Abraham Lincoln grew up poor on what was then the rough and harsh frontier of the country he would one day lead. A childhood fraught with instability, poverty, and loss shaped Lincoln’s psyche and contributed much to the mythology of a man who has come to represent all that is good about the country he preserved, and it is this formative history that is remembered at the Lincoln Boyhood National Memorial.

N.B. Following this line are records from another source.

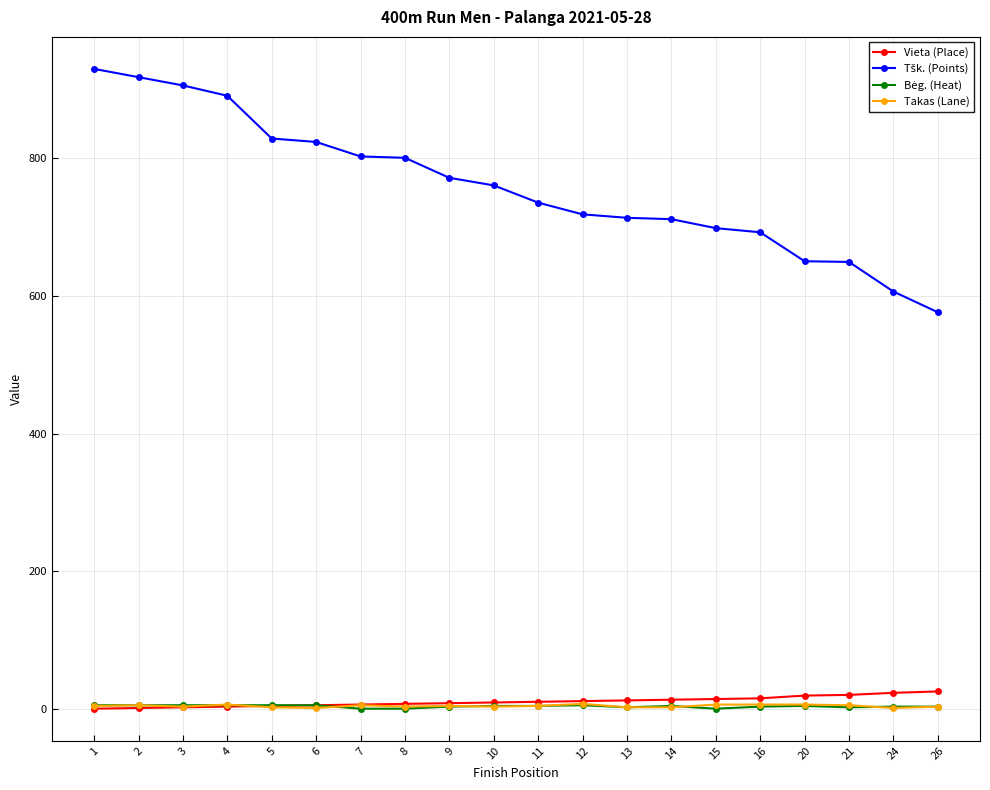

What is the greatest value displayed?

929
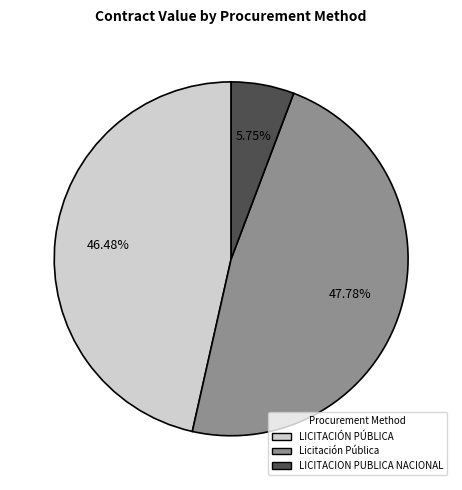

Is there any slice that represents more than half of the pie?

No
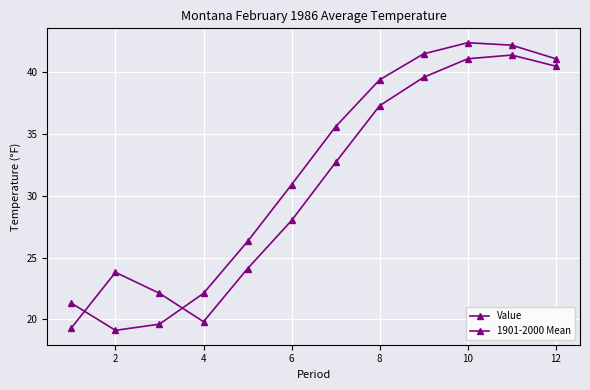

How many categories are shown in the chart?

12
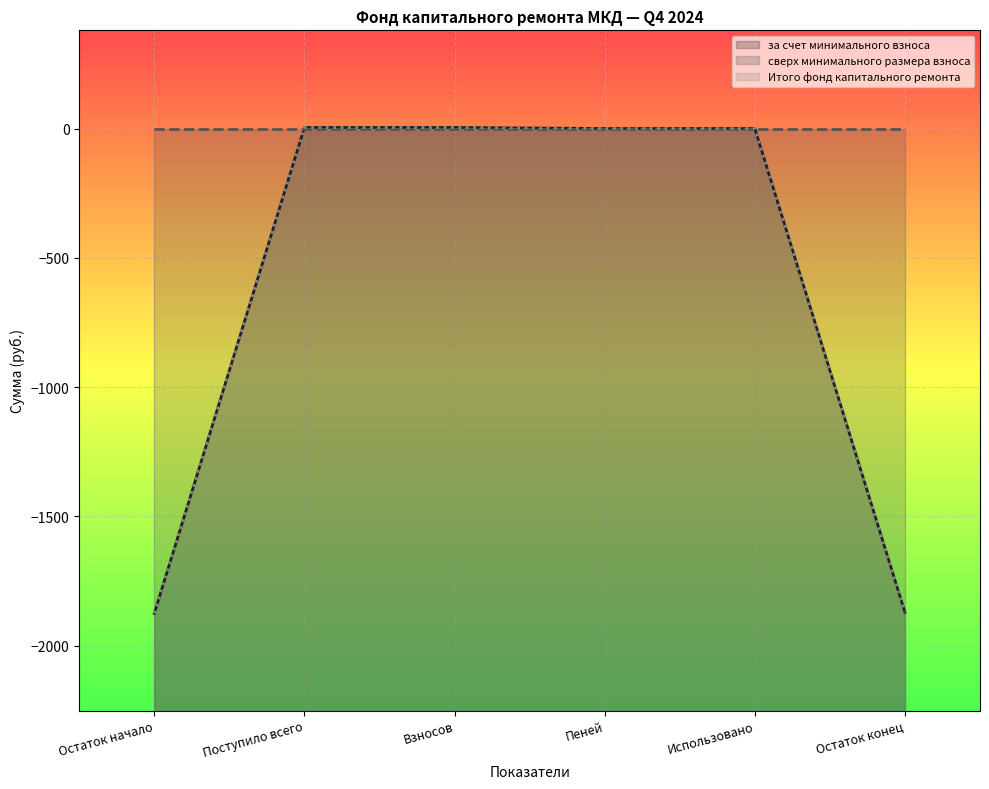

What is the sum of all Итого фонд капитального ремонта values?

-3738.3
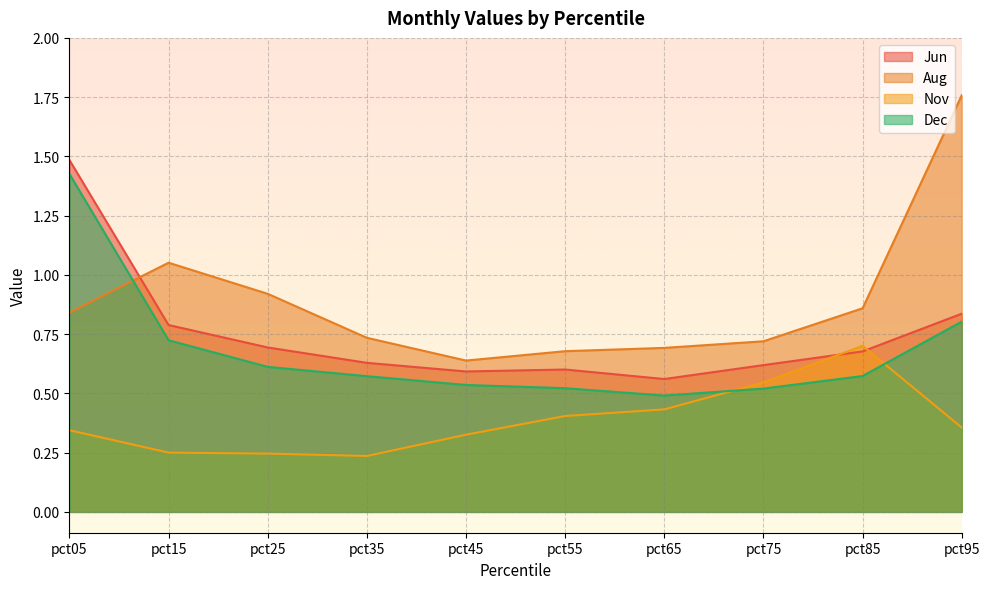

How many Nov values are between 0 and 1?

10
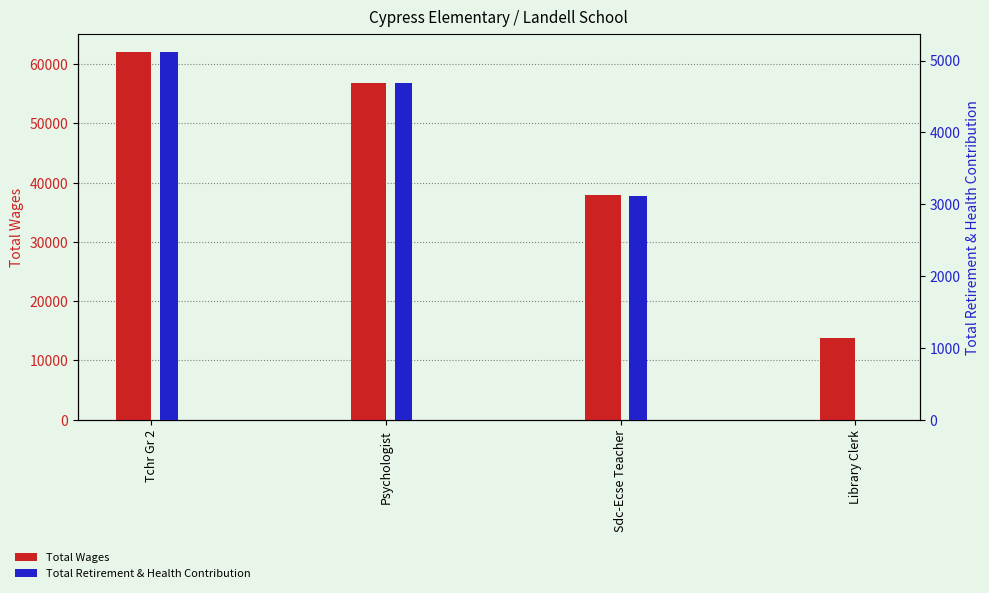

What position from the left is Library Clerk?

4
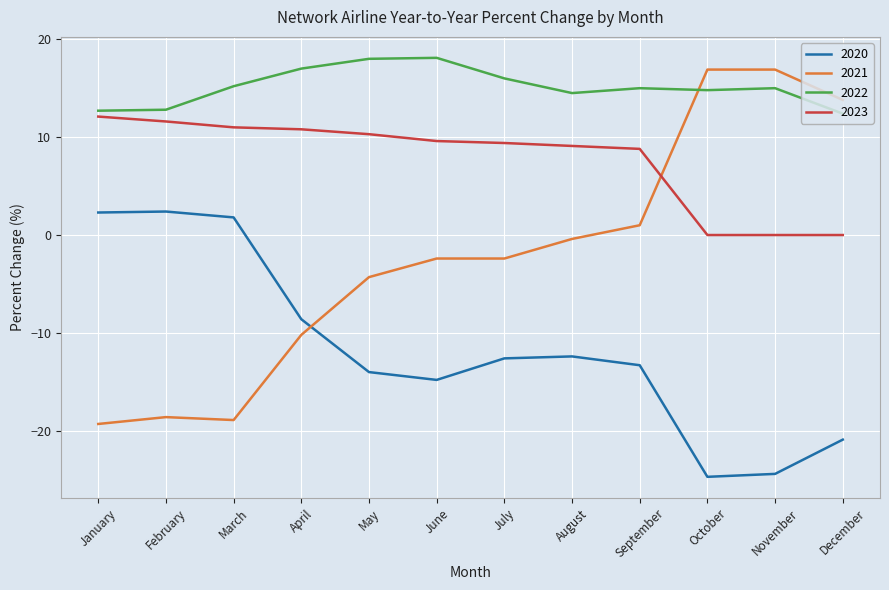

What is the total value across all series at December?

5.3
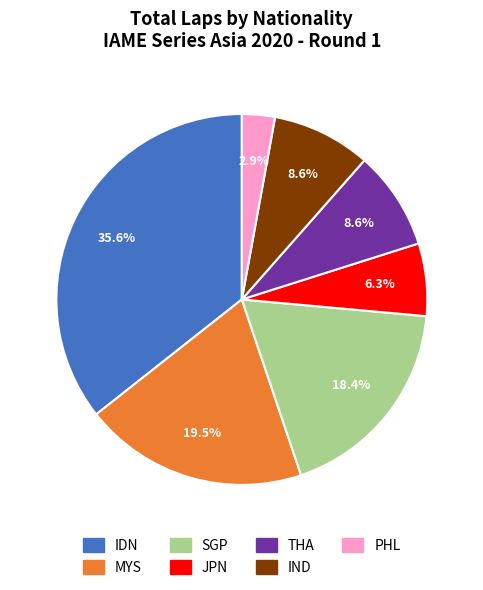

What portion of the pie excludes SGP?

81.6%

From 1816 to 1830, young Lincoln lived with his family in a settlement that was then known as Little Pigeon Creek, Indiana. Here, he lost his beloved mother to milk sickness in 1818 and in 1826 his only sister died in childbirth. A hungry-for-knowledge Lincoln read books—many gifted by his stepmother—by the fire in the family log cabin. He learned the rail splitting skills that the master politician later used to symbolize his frontier bona fides. He also fought with his father, who by all accounts had little understanding for his son’s ambition and intellect.
Today, a sprawling national park contains much of what was the Little Pigeon Creek settlement. The centerpiece is a limestone memorial and Memorial Visitor’s Center, which contains information on Lincoln’s time in Indiana and the key moments of his life. None of the actual log cabins where the Lincoln family lived survive, but the foundation of one has been preserved in bronze at the Cabin Site Memorial, built in 1917. There’s also the Lincoln Living Historical Farm, a working recreation of what farming would have been like during Lincoln’s time.
Most poignantly, the park contains the Little Pigeon Creek Cemetery, which contains the grave of Nancy Hanks Lincoln. Each year, thousands of visitors pass through The Allee, a walkway designed by famed landscape architect Fredrick Law Olmstead, Jr, to pay their respect to the pioneer woman that never lived to see her son’s greatness.